Im Alter von nur 27 Jahren wurde Grossman als erste Frau überhaupt von der schwedischen Gesellschaft für Industriedesign mit dem Preis für »Gutes Möbeldesign« ausgezeichnet, außerdem entschloss sie sich dazu, an den Besuch der Konstfack ein Architekturstudium anzuschließen. Zwischenzeitlich bewarb sie sich — ihr Portfolio im Gepäck — im Designteam eines bekannten schwedischen Warenhauses und wurde prompt abgewiesen. Sie hätten keine Räumlichkeiten für Frauen, lautete die Begründung. Grossmans Studienabschluss, ein Reisestipendium, das sie im Jahr 1931 unter anderem nach Wien führte, und ihr Start als professionelle Designerin fielen auf für sie ideale Weise mit dem international wachsenden Interesse an schwedischem Design zusammen. »The world will look up to Sweden as the supreme exponent of Modernism which has succeeded in finding its own soul and embellishing itself with a purely mechanistic grace«, erklärte der Journalist und Architekturkritiker Morton Shand anlässlich der mit rund vier Millionen Besucher:innen überaus erfolgreichen Stockholm Exhibition von 1930.

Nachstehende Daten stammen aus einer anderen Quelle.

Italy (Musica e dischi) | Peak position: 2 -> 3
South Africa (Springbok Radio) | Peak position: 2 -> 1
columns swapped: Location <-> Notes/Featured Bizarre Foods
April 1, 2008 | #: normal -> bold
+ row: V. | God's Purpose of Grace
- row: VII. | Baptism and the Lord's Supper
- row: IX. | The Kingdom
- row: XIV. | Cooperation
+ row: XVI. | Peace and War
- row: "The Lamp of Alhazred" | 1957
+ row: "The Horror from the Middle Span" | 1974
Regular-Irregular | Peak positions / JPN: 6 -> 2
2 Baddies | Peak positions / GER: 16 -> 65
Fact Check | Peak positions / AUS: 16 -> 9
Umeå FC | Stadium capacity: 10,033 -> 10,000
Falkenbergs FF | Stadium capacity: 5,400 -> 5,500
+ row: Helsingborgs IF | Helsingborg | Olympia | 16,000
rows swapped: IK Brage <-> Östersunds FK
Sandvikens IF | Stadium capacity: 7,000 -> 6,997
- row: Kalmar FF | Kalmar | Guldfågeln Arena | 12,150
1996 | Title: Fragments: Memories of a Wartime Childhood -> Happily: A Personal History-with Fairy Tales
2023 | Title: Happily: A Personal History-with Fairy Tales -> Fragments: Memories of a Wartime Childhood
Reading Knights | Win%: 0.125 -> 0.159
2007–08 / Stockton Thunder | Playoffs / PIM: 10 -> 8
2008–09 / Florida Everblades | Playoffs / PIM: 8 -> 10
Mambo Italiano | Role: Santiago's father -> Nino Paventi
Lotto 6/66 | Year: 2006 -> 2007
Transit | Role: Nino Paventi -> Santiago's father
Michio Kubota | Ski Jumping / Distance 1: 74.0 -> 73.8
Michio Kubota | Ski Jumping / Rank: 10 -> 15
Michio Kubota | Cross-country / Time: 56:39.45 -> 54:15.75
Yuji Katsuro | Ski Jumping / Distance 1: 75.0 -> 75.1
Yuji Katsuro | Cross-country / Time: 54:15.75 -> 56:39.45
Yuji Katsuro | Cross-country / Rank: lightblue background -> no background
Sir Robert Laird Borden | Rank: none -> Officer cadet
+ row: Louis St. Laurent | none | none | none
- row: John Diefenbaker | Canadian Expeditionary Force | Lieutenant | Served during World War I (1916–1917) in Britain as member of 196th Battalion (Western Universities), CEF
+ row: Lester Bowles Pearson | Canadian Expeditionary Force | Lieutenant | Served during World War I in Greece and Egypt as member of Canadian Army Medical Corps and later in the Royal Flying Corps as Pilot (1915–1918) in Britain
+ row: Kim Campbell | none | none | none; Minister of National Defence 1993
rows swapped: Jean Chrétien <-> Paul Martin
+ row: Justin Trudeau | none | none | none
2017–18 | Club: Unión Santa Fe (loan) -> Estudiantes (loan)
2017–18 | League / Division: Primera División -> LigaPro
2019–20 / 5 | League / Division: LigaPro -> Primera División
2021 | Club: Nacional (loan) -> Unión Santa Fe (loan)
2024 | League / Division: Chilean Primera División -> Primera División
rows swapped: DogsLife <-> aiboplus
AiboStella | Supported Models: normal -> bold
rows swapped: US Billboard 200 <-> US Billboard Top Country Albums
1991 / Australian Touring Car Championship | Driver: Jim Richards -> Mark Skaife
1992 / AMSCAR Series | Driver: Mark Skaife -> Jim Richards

SCHWEDISCHES DESIGN IN KALIFORNIEN
Im Jahr 1940 emigrierte die Designerin und Architektin mit ihrem Ehemann, dem Jazzmusiker Billy Grossman, in die USA. Da Billy Grossman jüdischer Herkunft war und Schweden zwar nach außen hin Neutralität proklamierte, aber enge wirtschaftliche Beziehungen mit dem Dritten Reich pflegte, fühlte sich das Paar in ihrer Heimat nicht mehr sicher. Sie reisten mit dem Flugzeug und dem Zug durch die Sowjetunion, fuhren mit dem Schiff nach Japan und dann mit dem Ozeandampfer nach San Francisco, wo sie am 27. Juli 1940 ankamen.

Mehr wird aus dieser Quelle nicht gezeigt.